O Vaticano se disse contra a proposta da França para exigir a descriminalização universal do homossexualismo às Nações Unidas, apresentada pelo país como atual ocupante da presidência rotativa da União Européia (UE).

O porta-voz da Santa Sé, Federico Lombardi, confirmou a posição do Vaticano, e corroborou o receio perante a iniciativa da França expressado pelo representante permanente do Vaticano perante a ONU, Celestino Migliore, em declarações citadas pela imprensa italiana.

“Obviamente, ninguém quer defender a pena de morte para os homossexuais, como outras pessoas queriam fazer crer”, esclareceu Lombardi, que lembrou que o Vaticano não está só em sua posição.

Segundo o porta-voz, há 150 Estados-membros da ONU que não aderiram à proposta francesa, que pretende ser instaurada em 10 de dezembro.

“Os conhecidos princípios do respeito aos direitos fundamentais da pessoa e da negação de toda injusta discriminação, que são confirmados e claros no catecismo da Igreja Católica, excluem não só a pena de morte, mas todas as legislações penais violentas ou discriminatórias para com os homossexuais”, acrescentou.

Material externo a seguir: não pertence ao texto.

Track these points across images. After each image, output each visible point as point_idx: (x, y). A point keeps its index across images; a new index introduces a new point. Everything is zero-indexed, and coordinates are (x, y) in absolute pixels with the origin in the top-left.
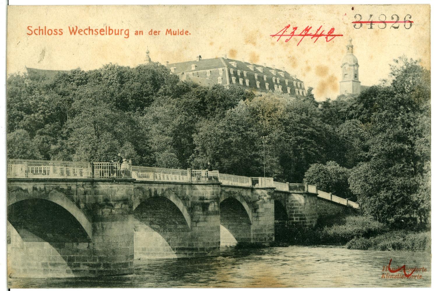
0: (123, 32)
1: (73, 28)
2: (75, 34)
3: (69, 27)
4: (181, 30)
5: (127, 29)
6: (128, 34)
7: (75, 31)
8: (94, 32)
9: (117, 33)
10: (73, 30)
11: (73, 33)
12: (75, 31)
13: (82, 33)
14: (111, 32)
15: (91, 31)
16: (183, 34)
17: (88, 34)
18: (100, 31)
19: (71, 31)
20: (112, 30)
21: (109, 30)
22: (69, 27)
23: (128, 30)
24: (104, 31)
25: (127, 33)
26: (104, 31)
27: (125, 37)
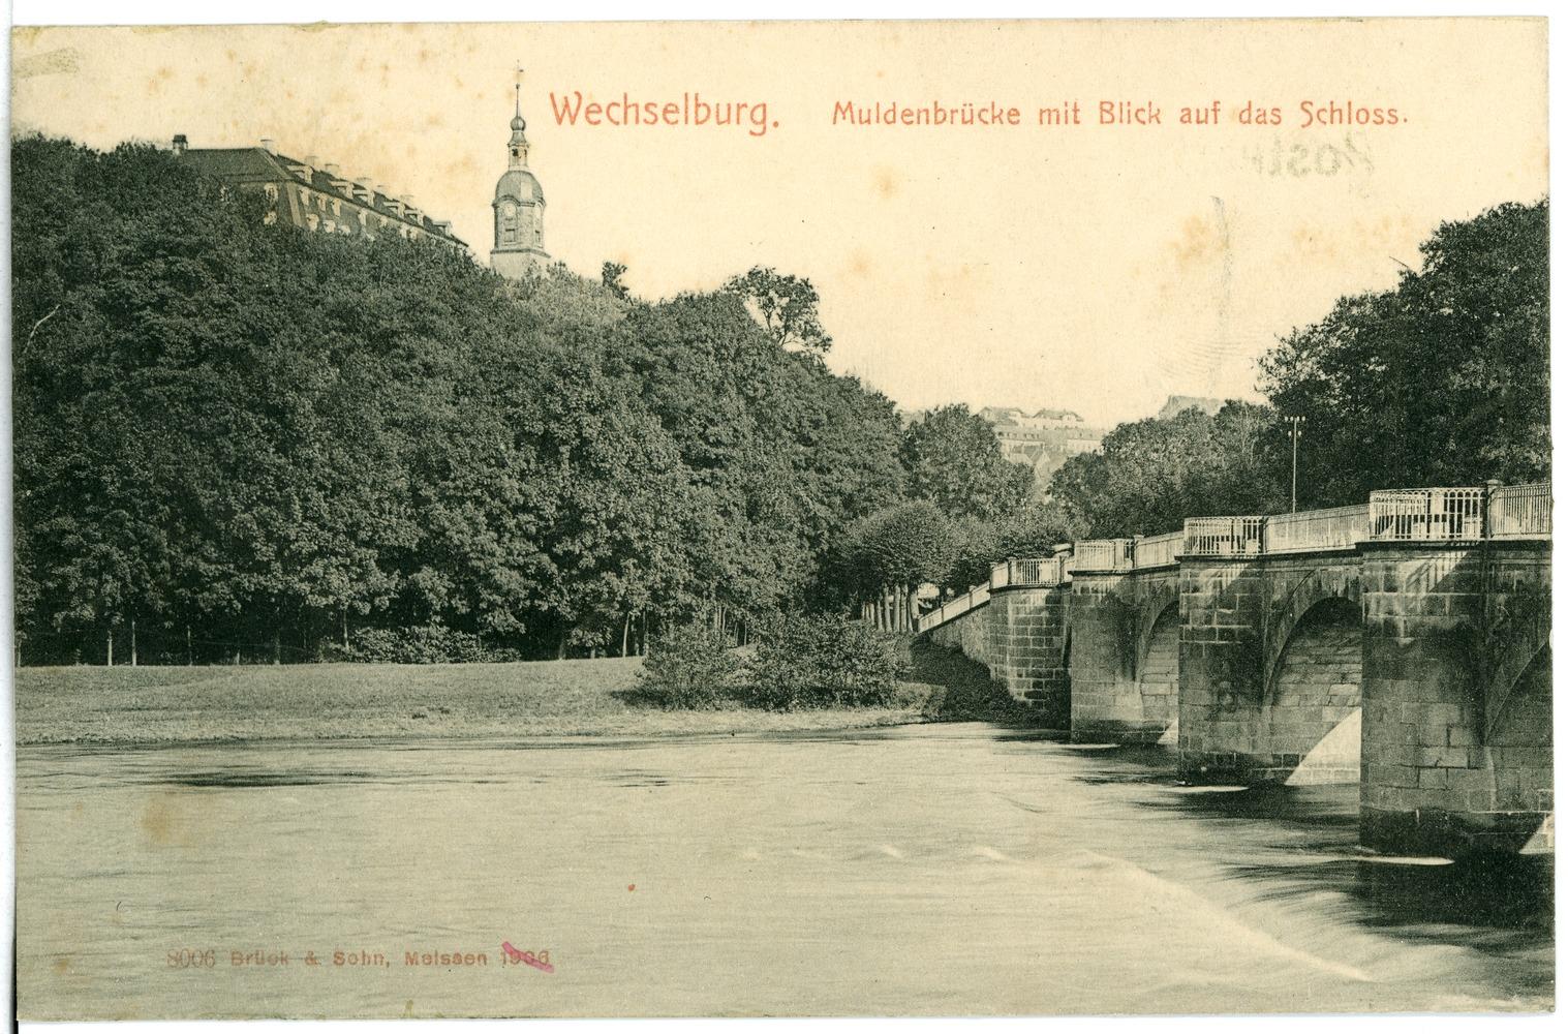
0: (745, 113)
2: (572, 123)
3: (552, 96)
5: (760, 102)
8: (643, 114)
9: (723, 116)
10: (567, 106)
11: (566, 119)
13: (603, 116)
15: (631, 111)
16: (1249, 122)
17: (621, 120)
18: (666, 111)
19: (560, 110)
22: (552, 96)
23: (764, 105)
24: (677, 111)
25: (759, 115)
26: (677, 111)
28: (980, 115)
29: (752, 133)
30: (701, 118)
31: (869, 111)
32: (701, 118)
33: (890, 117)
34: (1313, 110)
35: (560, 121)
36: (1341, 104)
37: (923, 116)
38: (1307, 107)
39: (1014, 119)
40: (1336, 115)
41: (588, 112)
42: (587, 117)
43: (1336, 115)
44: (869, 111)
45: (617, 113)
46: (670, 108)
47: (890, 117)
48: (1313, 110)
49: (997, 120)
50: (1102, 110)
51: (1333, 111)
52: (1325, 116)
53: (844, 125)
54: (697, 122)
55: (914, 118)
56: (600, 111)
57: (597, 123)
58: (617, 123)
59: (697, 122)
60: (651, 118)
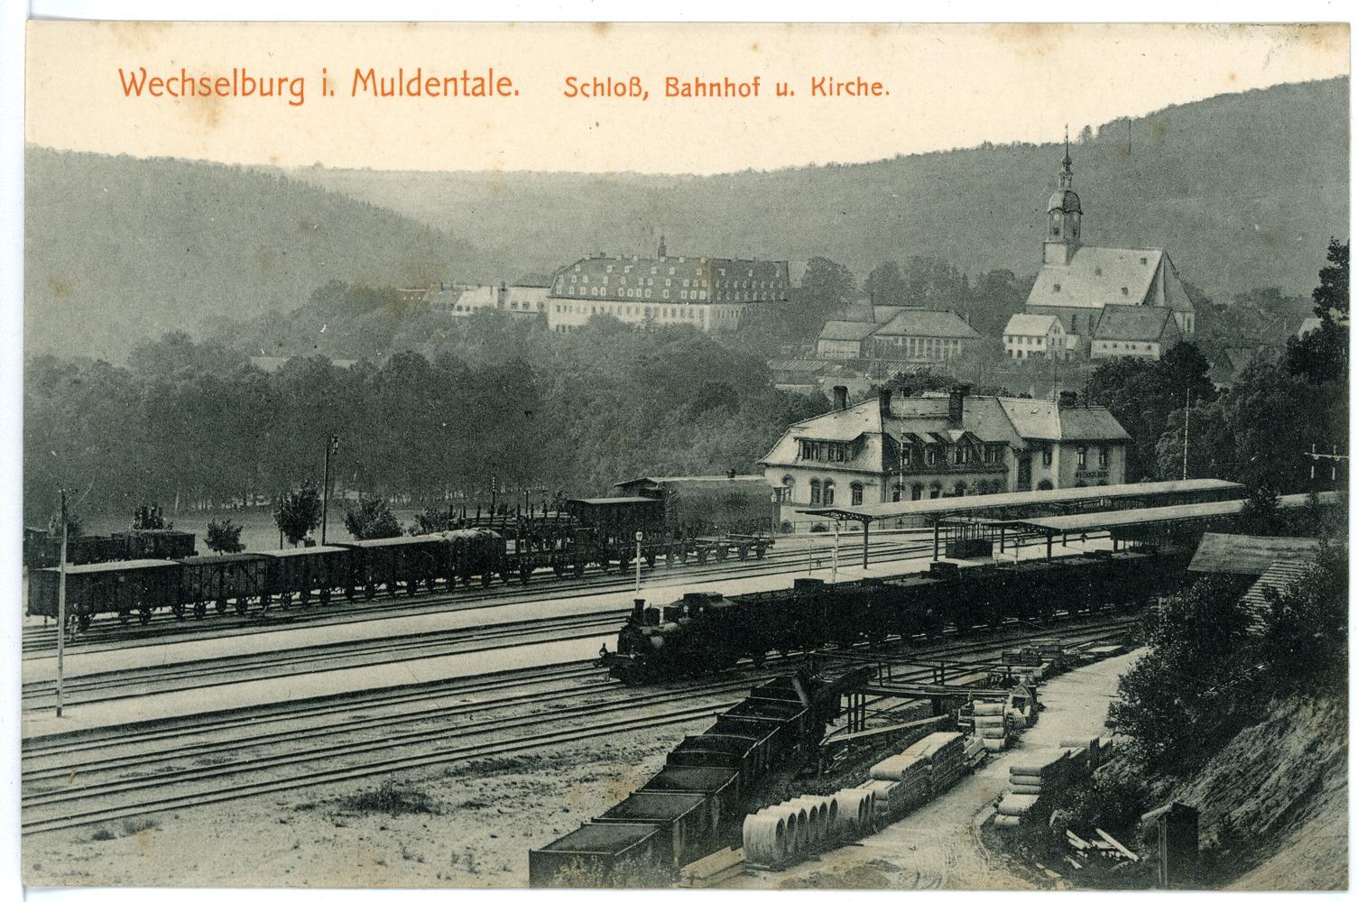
0: (286, 86)
1: (133, 74)
2: (138, 93)
3: (120, 71)
4: (409, 74)
6: (301, 94)
7: (139, 85)
8: (198, 87)
9: (267, 89)
10: (133, 80)
11: (133, 90)
12: (139, 85)
13: (164, 89)
14: (249, 86)
15: (188, 85)
17: (180, 94)
18: (217, 85)
20: (192, 80)
21: (244, 80)
22: (120, 71)
24: (228, 84)
25: (297, 88)
27: (291, 103)
28: (408, 87)
29: (291, 103)
30: (247, 91)
31: (392, 80)
32: (247, 91)
33: (414, 88)
34: (578, 84)
35: (127, 92)
36: (602, 79)
37: (451, 85)
38: (572, 82)
39: (877, 91)
40: (599, 88)
41: (151, 84)
42: (150, 89)
43: (599, 88)
44: (392, 80)
45: (176, 86)
46: (154, 82)
47: (414, 88)
48: (578, 84)
49: (818, 91)
50: (668, 85)
51: (596, 85)
52: (589, 90)
53: (365, 96)
54: (244, 94)
55: (441, 89)
56: (162, 85)
57: (161, 94)
58: (176, 95)
59: (244, 94)
60: (205, 91)
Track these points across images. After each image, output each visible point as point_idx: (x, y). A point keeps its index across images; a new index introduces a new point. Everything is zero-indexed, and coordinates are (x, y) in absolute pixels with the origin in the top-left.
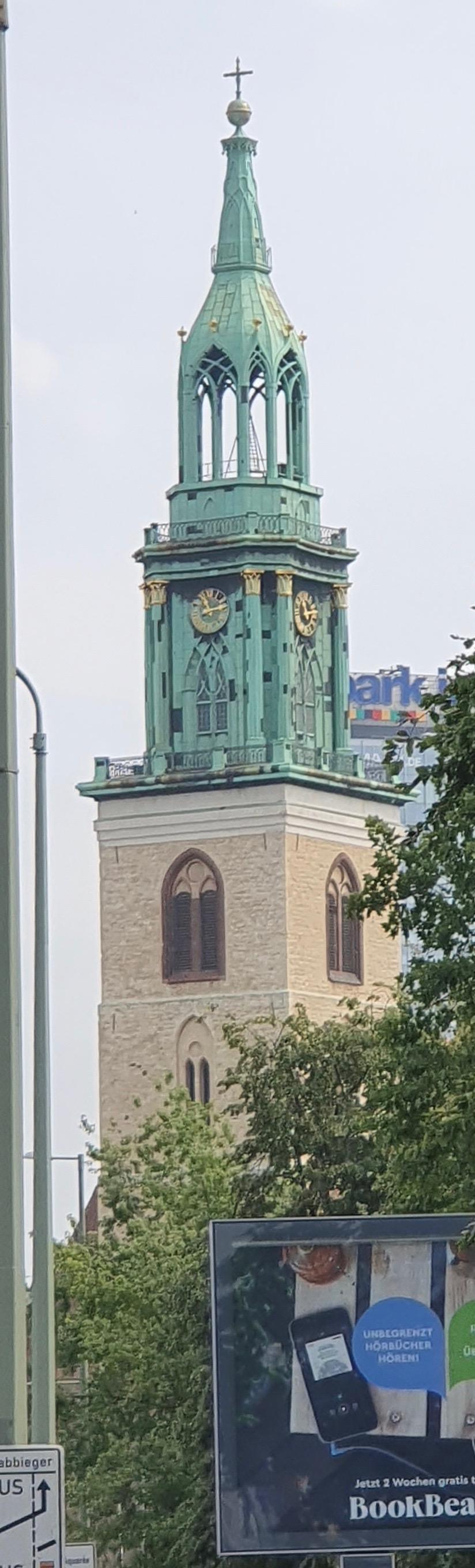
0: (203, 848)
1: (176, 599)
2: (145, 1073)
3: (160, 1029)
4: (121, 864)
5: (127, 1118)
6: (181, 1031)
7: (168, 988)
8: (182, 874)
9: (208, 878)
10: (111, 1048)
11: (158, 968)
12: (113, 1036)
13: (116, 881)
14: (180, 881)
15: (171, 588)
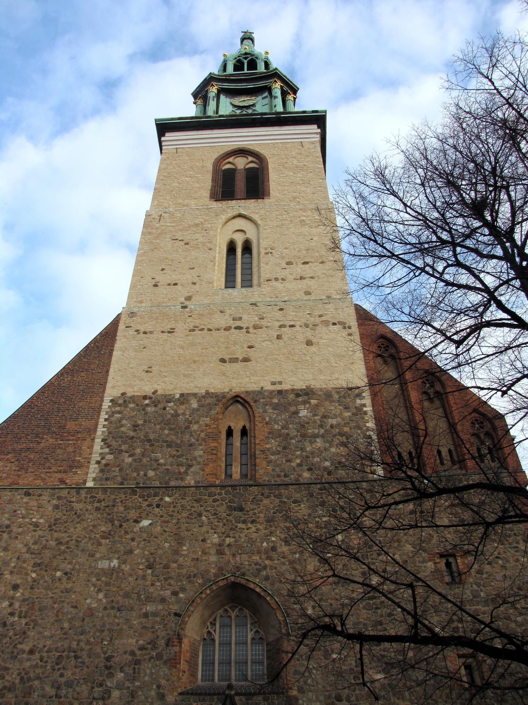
0: (251, 147)
1: (222, 97)
2: (187, 244)
3: (205, 220)
4: (178, 154)
5: (163, 269)
6: (226, 223)
7: (215, 203)
8: (231, 160)
9: (252, 162)
10: (154, 231)
11: (207, 194)
12: (157, 225)
13: (175, 160)
14: (229, 163)
15: (220, 91)
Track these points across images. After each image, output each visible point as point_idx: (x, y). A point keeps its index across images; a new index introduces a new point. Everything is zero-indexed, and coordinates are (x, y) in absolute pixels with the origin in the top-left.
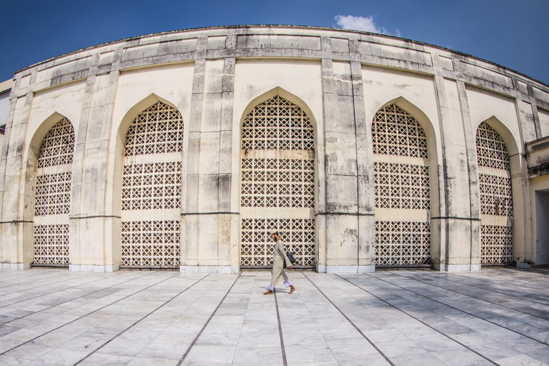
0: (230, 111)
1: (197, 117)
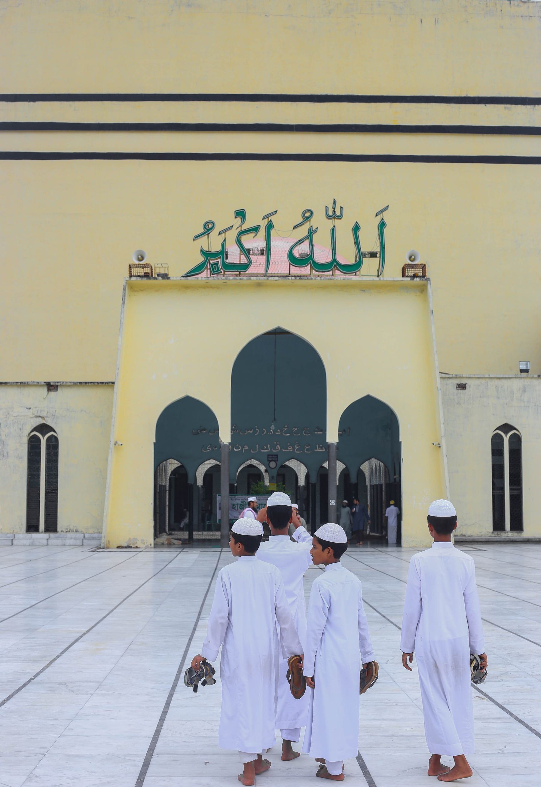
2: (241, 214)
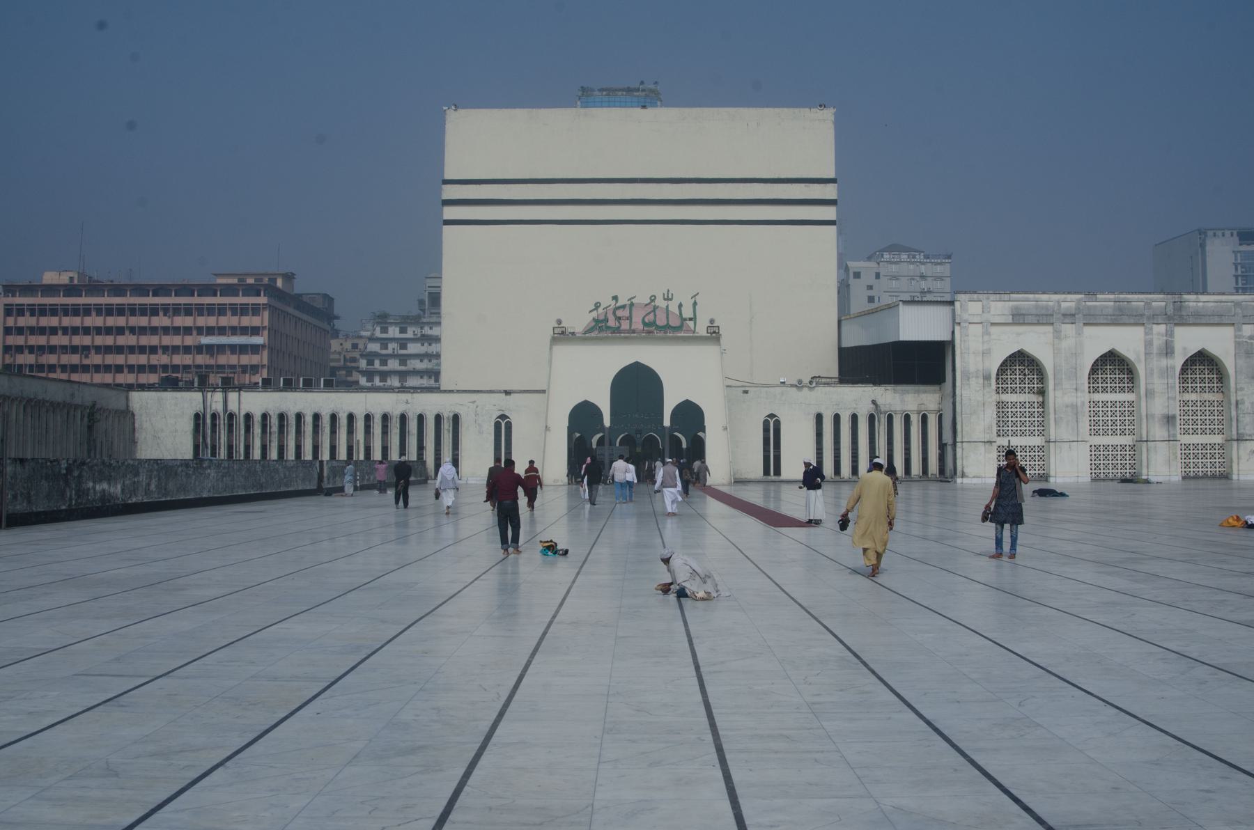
0: (1173, 368)
1: (1150, 373)
2: (615, 298)
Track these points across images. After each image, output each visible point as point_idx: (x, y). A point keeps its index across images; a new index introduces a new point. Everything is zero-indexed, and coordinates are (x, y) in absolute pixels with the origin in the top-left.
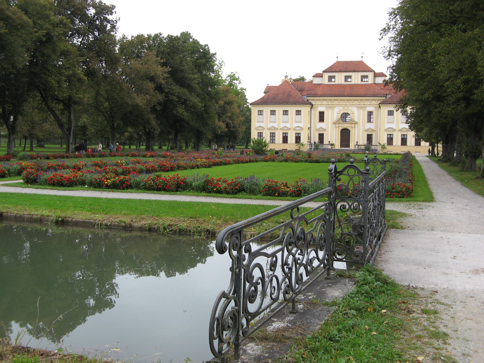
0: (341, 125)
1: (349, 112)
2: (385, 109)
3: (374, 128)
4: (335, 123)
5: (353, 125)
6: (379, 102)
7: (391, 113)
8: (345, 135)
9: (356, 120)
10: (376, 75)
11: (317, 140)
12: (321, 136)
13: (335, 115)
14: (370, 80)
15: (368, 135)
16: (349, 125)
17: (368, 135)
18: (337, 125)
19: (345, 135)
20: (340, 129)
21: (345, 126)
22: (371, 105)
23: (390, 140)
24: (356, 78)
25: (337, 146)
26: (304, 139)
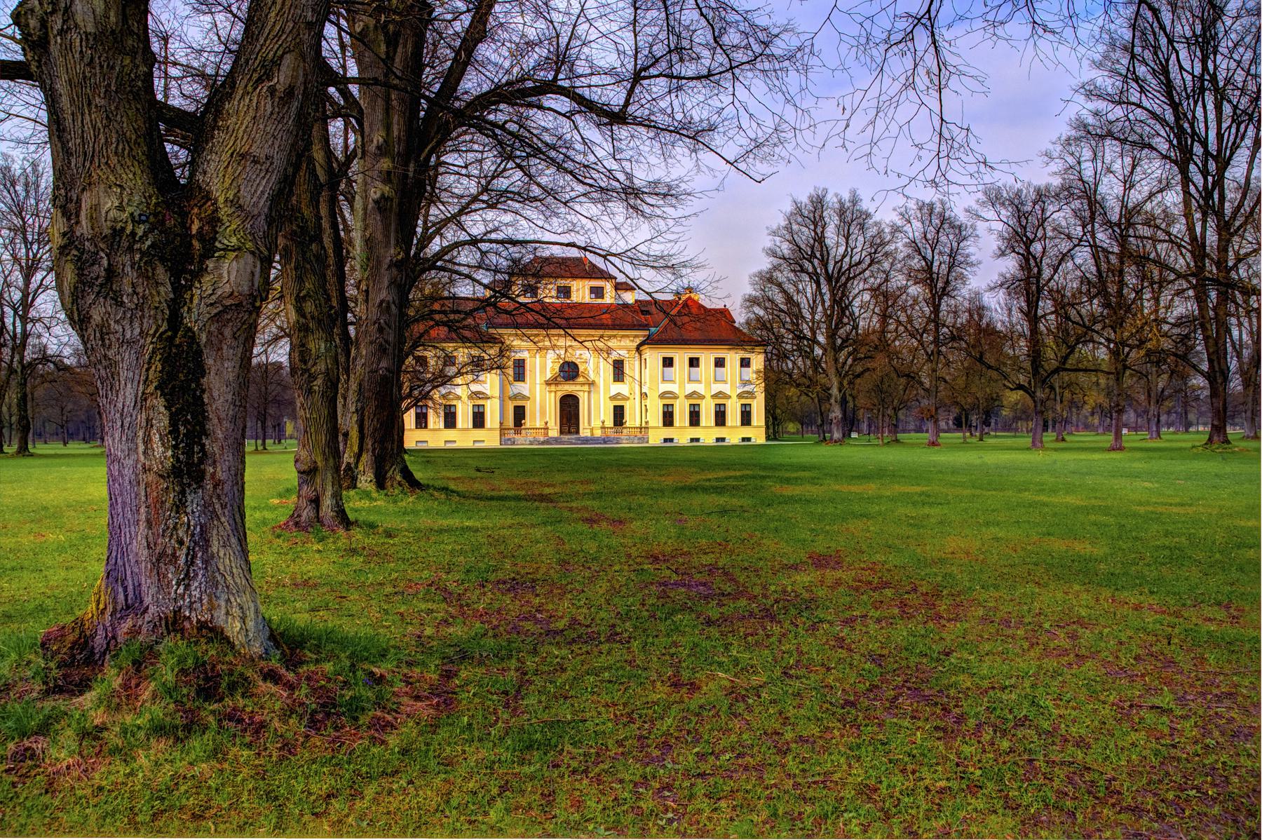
0: (560, 387)
1: (577, 362)
2: (654, 356)
3: (627, 394)
4: (548, 383)
5: (586, 388)
6: (638, 341)
7: (668, 362)
8: (569, 410)
9: (592, 376)
10: (619, 287)
11: (610, 422)
12: (520, 413)
13: (549, 365)
14: (609, 298)
15: (615, 407)
16: (578, 388)
17: (615, 407)
18: (553, 388)
19: (569, 410)
20: (560, 394)
21: (569, 388)
22: (623, 344)
23: (668, 419)
24: (581, 292)
25: (554, 432)
26: (492, 419)
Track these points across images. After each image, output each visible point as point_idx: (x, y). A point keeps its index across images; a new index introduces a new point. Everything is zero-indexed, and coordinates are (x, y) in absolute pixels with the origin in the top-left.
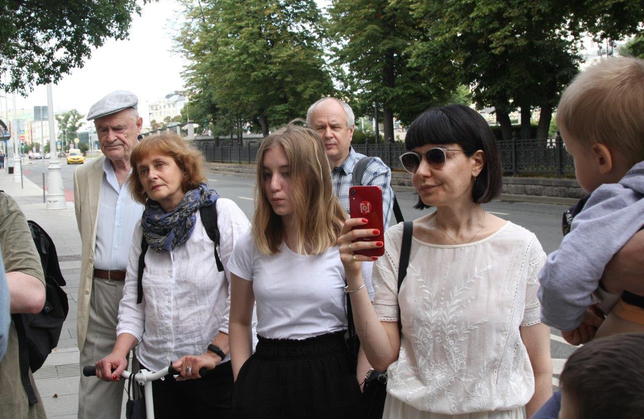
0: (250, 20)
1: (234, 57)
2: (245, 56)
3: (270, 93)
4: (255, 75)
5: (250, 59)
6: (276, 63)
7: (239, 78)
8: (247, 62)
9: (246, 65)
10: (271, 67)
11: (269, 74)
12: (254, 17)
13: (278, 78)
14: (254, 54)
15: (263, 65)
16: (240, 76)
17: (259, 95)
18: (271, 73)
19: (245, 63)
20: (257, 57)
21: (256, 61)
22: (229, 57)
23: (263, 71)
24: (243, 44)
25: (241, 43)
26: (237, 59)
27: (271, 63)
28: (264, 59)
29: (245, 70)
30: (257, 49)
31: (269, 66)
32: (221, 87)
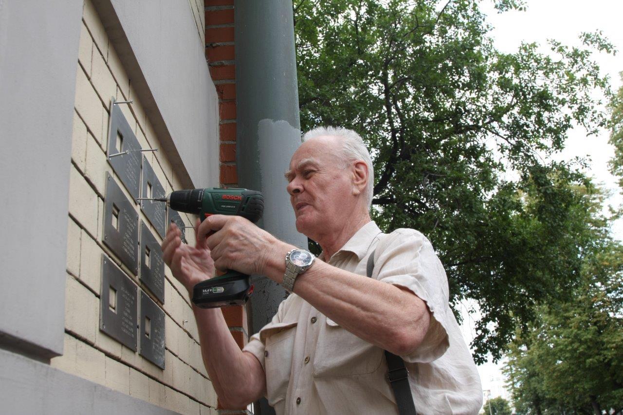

Segundo a imprensa italiana, o representante permanente do Vaticano na ONU, Celestino Migliore, afirmou que “o catecismo da Igreja Católica diz, e não é de hoje, que é preciso evitar qualquer indício de discriminação injusta no tratamento com os homossexuais. Mas a questão é outra aqui”.

“Com uma declaração de caráter político, assinada por um grupo de países, os estados e mecanismos internacionais de atuação e controle dos direitos humanos são solicitados a acrescentar novas categorias protegidas da discriminação”, disse.

“Isso sem levar em conta que, se estas forem adotadas, criarão novas e implacáveis discriminações”, acrescenta.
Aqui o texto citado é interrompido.